Dan: I’m not being “cavalier” about defunding AIDS groups. I bet we agree on the programs that should be eliminated, by and large, and the ones that should be preserved. But where you’re living in a dream is the idea that AIDS organizations can refocus on poor populations solely and hope to attract donors at anything like the rate they used to. The quickest way to completely defund AIDS organizations is to focus them on the poor! This is the USA: This county hates the poor!

Eric: I’m not living in a dream. You’re living in a yupped-up bubble, Dan. Many AIDS organizations in this country serve primarily poor and indigent people, they do it well, and they will continue to do so. There is an entire track of AIDS organizations parallel to the “mainstream” (read “gay”) ones that focuses on druggies, homeless people, runaways, and sex workers, and they have been doing fine out of the limelight for years.

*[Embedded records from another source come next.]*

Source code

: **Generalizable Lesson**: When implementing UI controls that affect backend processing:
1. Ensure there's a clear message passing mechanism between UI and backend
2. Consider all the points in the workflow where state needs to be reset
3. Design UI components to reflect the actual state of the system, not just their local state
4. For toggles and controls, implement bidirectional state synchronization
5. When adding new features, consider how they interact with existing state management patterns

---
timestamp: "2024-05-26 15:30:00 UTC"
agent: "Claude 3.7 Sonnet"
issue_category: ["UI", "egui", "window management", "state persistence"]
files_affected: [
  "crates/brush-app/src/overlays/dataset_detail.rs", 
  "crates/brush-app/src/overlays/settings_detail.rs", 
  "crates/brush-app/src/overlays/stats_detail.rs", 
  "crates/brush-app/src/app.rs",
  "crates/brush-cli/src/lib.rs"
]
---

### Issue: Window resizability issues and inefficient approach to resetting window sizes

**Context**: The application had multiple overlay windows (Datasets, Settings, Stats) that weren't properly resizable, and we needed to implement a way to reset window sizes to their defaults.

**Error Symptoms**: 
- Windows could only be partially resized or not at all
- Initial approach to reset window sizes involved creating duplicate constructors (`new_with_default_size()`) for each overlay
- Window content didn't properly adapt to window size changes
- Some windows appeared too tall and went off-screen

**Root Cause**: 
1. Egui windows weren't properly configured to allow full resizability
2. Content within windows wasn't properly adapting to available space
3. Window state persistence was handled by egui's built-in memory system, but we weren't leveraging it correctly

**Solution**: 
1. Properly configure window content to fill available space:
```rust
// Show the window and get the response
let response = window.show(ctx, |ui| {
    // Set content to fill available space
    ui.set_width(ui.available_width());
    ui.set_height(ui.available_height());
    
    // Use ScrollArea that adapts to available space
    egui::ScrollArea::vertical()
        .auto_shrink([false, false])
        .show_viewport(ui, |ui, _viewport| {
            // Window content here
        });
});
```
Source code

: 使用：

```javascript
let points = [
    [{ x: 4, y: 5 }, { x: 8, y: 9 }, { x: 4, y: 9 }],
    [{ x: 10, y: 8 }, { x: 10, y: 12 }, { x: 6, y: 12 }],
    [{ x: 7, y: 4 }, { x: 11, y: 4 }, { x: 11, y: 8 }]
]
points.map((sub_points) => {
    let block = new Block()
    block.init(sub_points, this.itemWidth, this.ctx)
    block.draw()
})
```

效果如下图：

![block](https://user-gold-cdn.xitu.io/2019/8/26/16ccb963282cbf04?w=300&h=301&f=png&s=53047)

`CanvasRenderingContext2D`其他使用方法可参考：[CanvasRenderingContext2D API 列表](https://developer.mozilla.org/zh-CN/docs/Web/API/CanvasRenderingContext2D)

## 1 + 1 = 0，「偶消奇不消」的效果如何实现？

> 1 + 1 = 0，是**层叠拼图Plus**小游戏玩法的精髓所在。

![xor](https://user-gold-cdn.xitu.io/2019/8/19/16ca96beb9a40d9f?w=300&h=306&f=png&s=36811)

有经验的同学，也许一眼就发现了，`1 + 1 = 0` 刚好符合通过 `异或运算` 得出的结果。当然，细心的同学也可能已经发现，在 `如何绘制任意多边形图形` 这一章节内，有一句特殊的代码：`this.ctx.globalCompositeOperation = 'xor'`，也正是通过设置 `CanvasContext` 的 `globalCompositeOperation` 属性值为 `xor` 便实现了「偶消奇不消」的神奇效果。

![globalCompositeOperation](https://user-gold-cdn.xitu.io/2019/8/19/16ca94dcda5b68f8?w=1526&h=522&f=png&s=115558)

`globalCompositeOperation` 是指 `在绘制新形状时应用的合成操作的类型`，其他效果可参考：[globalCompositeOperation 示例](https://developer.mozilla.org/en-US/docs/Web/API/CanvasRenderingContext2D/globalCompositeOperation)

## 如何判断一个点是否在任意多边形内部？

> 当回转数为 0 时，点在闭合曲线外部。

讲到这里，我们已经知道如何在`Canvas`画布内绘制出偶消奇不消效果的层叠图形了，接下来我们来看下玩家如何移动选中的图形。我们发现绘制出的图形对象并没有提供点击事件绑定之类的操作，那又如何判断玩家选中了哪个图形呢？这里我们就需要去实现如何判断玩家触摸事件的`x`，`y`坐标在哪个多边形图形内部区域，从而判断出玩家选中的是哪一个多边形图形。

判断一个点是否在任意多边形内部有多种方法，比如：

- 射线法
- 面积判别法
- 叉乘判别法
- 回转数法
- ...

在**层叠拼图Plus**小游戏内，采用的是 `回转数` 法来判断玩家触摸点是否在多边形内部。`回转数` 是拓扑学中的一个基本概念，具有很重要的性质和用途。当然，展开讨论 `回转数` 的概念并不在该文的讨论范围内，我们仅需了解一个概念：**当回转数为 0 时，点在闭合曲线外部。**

Dan: You’re living in the bubble, my dear -- one of “shoulds” and “oughts” and not realities. Only when programs serve rich and poor in America do they survive in any viable form. Think Medicare, think Social Security. And, not to go all Trent Lott on you, it’s not the government’s money, it’s all our money. So why shouldn’t it serve all of us?

Eric: We can go back and forth on this all night, doll. Overall, my sense is we share the belief that the crisis period is over for gay men, but we have somewhat different analyses of what should be done with this infrastructure of AIDS Inc. And call me Ted Kennedy to your Trent Lott, but I still believe there is a critical role for the state in providing a safety net to poor people.